In a year fast becoming dubbed the “year of the CVA” in the retail sector, there was a cautionary tale for insolvency practitioners following the recent High Court judgment in Re SHB Realisations Ltd (formerly BHS ltd (in liquidation).
The timeline of the case
Following several years of increasing losses, BHS proposed a CVA on 4 March 2016, which was approved by its creditors on 23 March 2016. BHS subsequently went into administration on 25 April 2016. The CVA did not automatically terminate on BHS’s administration and so, for a period, the CVA and the administration ran in parallel with the administrators trading from the stores paying the reduced rents in accordance with the terms of the CVA. On 2 December 2016, BHS moved into creditors’ voluntary liquidation which indirectly led to the termination of the CVA on 16 December 2016.
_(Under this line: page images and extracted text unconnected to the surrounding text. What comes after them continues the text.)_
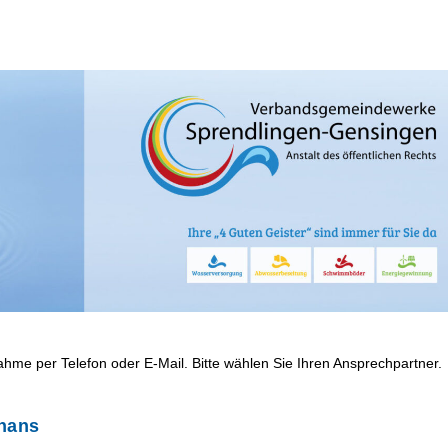
ahme per Telefon oder E-Mail. Bitte wählen Sie Ihren Ansprechpartner.
hans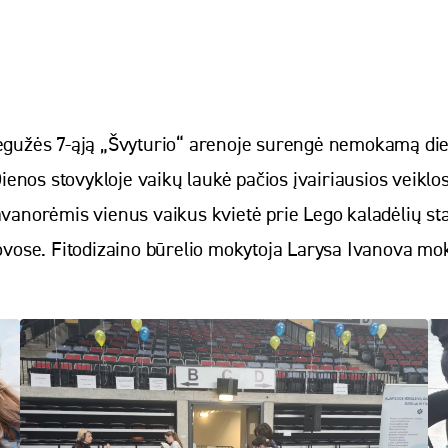
 gegužės 7-ąją „Švyturio“ arenoje surengė nemokamą di
nos stovykloje vaikų laukė pačios įvairiausios veiklos.
orėmis vienus vaikus kvietė prie Lego kaladėlių stalo,
kovose. Fitodizaino būrelio mokytoja Larysa Ivanova mokė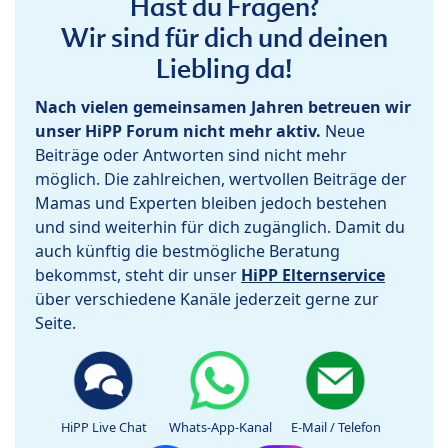
Hast du Fragen?
Wir sind für dich und deinen
Liebling da!
Nach vielen gemeinsamen Jahren betreuen wir
unser HiPP Forum nicht mehr aktiv.
Neue
Beiträge oder Antworten sind nicht mehr
möglich. Die zahlreichen, wertvollen Beiträge der
Mamas und Experten bleiben jedoch bestehen
und sind weiterhin für dich zugänglich. Damit du
auch künftig die bestmögliche Beratung
bekommst, steht dir unser
HiPP Elternservice
über verschiedene Kanäle jederzeit gerne zur
Seite.
HiPP Live Chat
Whats-App-Kanal
E-Mail / Telefon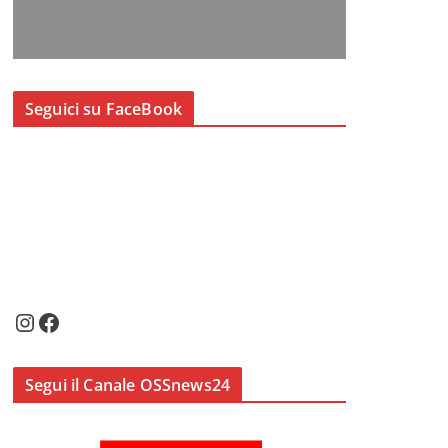
Seguici su FaceBook
Instagram
Facebook
Segui il Canale OSSnews24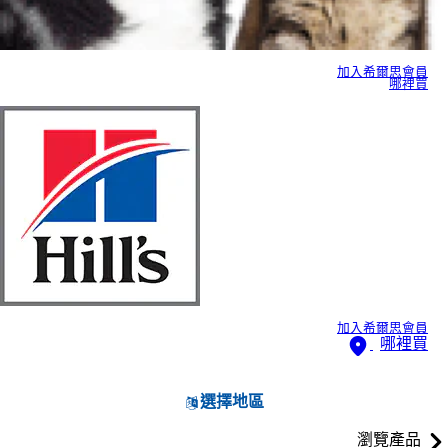
加入希爾思會員
哪裡買
加入希爾思會員
哪裡買
選擇地區
瀏覽產品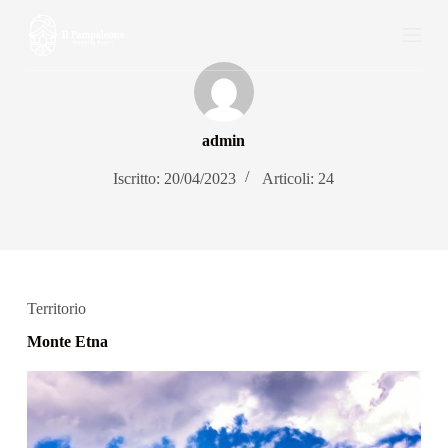
S
a
l
t
a
a
l
admin
c
o
Iscritto: 20/04/2023
Articoli: 24
n
t
e
n
u
t
o
Territorio
Monte Etna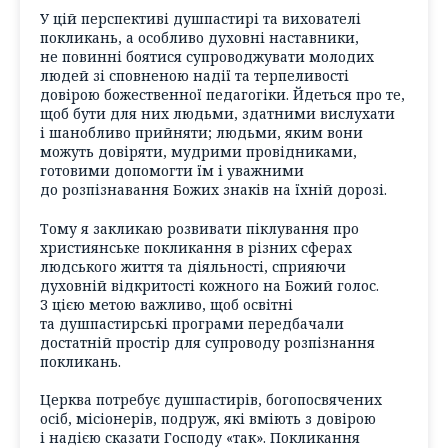
У цій перспективі душпастирі та вихователі
покликань, а особливо духовні наставники,
не повинні боятися супроводжувати молодих
людей зі сповненою надії та терпеливості
довірою божественної педагогіки. Йдеться про те,
щоб бути для них людьми, здатними вислухати
і шанобливо прийняти; людьми, яким вони
можуть довіряти, мудрими провідниками,
готовими допомогти їм і уважними
до розпізнавання Божих знаків на їхній дорозі.
Тому я закликаю розвивати піклування про
християнське покликання в різних сферах
людського життя та діяльності, сприяючи
духовній відкритості кожного на Божий голос.
З цією метою важливо, щоб освітні
та душпастирські програми передбачали
достатній простір для супроводу розпізнання
покликань.
Церква потребує душпастирів, богопосвячених
осіб, місіонерів, подруж, які вміють з довірою
і надією сказати Господу «так». Покликання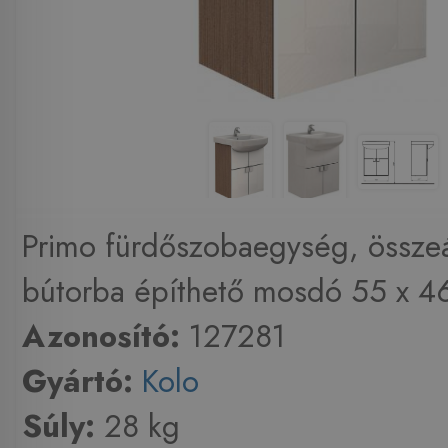
Primo fürdőszobaegység, összeáll
bútorba építhető mosdó 55 x 46
Azonosító:
127281
Gyártó:
Kolo
Súly:
28 kg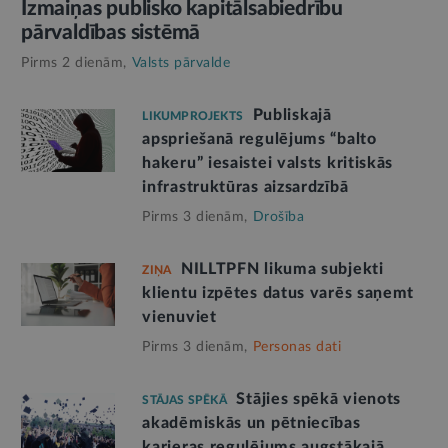
Izmaiņas publisko kapitālsabiedrību
pārvaldības sistēmā
Pirms 2 dienām,
Valsts pārvalde
Publiskajā
LIKUMPROJEKTS
apspriešanā regulējums “balto
hakeru” iesaistei valsts kritiskās
infrastruktūras aizsardzībā
Pirms 3 dienām,
Drošība
NILLTPFN likuma subjekti
ZIŅA
klientu izpētes datus varēs saņemt
vienuviet
Pirms 3 dienām,
Personas dati
Stājies spēkā vienots
STĀJAS SPĒKĀ
akadēmiskās un pētniecības
karjeras regulējums augstākajā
The CVA provided for some of BHS’s landlords to receive less than the full amount of the rent due under their respective leases. While the CVA was in force, these landlords were paid the reduced rents as provided in the CVA. However, on termination of the CVA, clause 25.9 took effect, which provided as follows:
"…the compromises and releases effected under the terms of the CVA shall be deemed never to have happened, such that all Landlords and other compromised CVA Creditors shall have the claims against [BHS] that they would have had if the CVA Proposal had never been approved (less any payments made during the course of the CVA)."
On the basis of this clause, Prudential (as one of the affected landlords) submitted that:
(a) it was owed all outstanding rent payable under the relevant leases (giving credit for amounts received during the CVA); and
(b) part of the outstanding balance was payable as an administration expense for the period during which the original administrators continued to trade from the premises.
The liquidators argued the following, which they sought to have resolved by application to the court:
(i) the provisions of the CVA which required BHS to pay additional sums on breach of the CVA were unenforceable as a penalty;
(ii) the provisions increased BHS’s liabilities to Prudential after the commencement of the liquidation, as a result they contravened the pari passu principle (precluding a company from agreeing to distribute property among its creditors other than on an equal footing); and
(iii) the sums were not payable as an administration expense because they fell due after the period during which the original administrators were in occupation of the property for the purposes of the administration, and were payable under clause 25.9 (above) rather than the relevant leases.
The court found in favour of Prudential on all three issues, ruling that BHS could not challenge its own CVA as a contractual penalty, on the basis that:
(i) The CVA was brought about by a statutory procedure and was binding on BHS and its members and creditors by reason of a statutory hypothesis under the Insolvency Act 1986. The law on penalties was not designed to apply to hypothetical contracts;
(ii) The law of penalties was founded on the principle of oppression and it was impossible to see how a proposal put forward by or on behalf of BHS could subsequently be said to have oppressed BHS;
(iii) At law, a variation of a lease granted by deed has to be by deed. The CVA was, or operated as, a contract. As a result, the terms of the contract were entitled to equal force and recognition. This meant BHS could not apply some aspects of the CVA and seek to disapply others.
(iv) Clause 25 of the CVA expressly provided for the parties to be restored to their original positions if the CVA was terminated. It did not increase Prudential’s claims in BHS’s administration or liquidation. Rather, its intention was to ensure they would not be disadvantaged if the CVA was terminated.
(v) The rent accruing or the rent accrued in respect of any period had to include all sums payable for the premises for that period. Therefore, the “additional sums” falling due to Prudential upon the termination of the CVA (i.e. a contingent liability which crystallised after the administrators had ended their occupation of the property) were payable as an administration expense for the period during which the original administrators were in possession of the premises for the purposes of the administration.
The effect of the decision
The case was largely determined on its facts, however it does show that landlords who agree to a reduction in rents as part of a CVA with tenants who continue to trade as a going concern, will be entitled to the full amount of the rent accrued upon failure of the CVA. Further and to the extent that a company subsequently enters administration and the premises are used by the administrators for the purposes of the administration, such rents will be paid in priority as administration expense. Subject to any appeal, greater consideration should be given as to whether the terms of a lease can be permanently varied (by way of a deed of variation) in conjunction with a CVA proposal. However, this will ultimately depend on the bargaining strengths of the parties.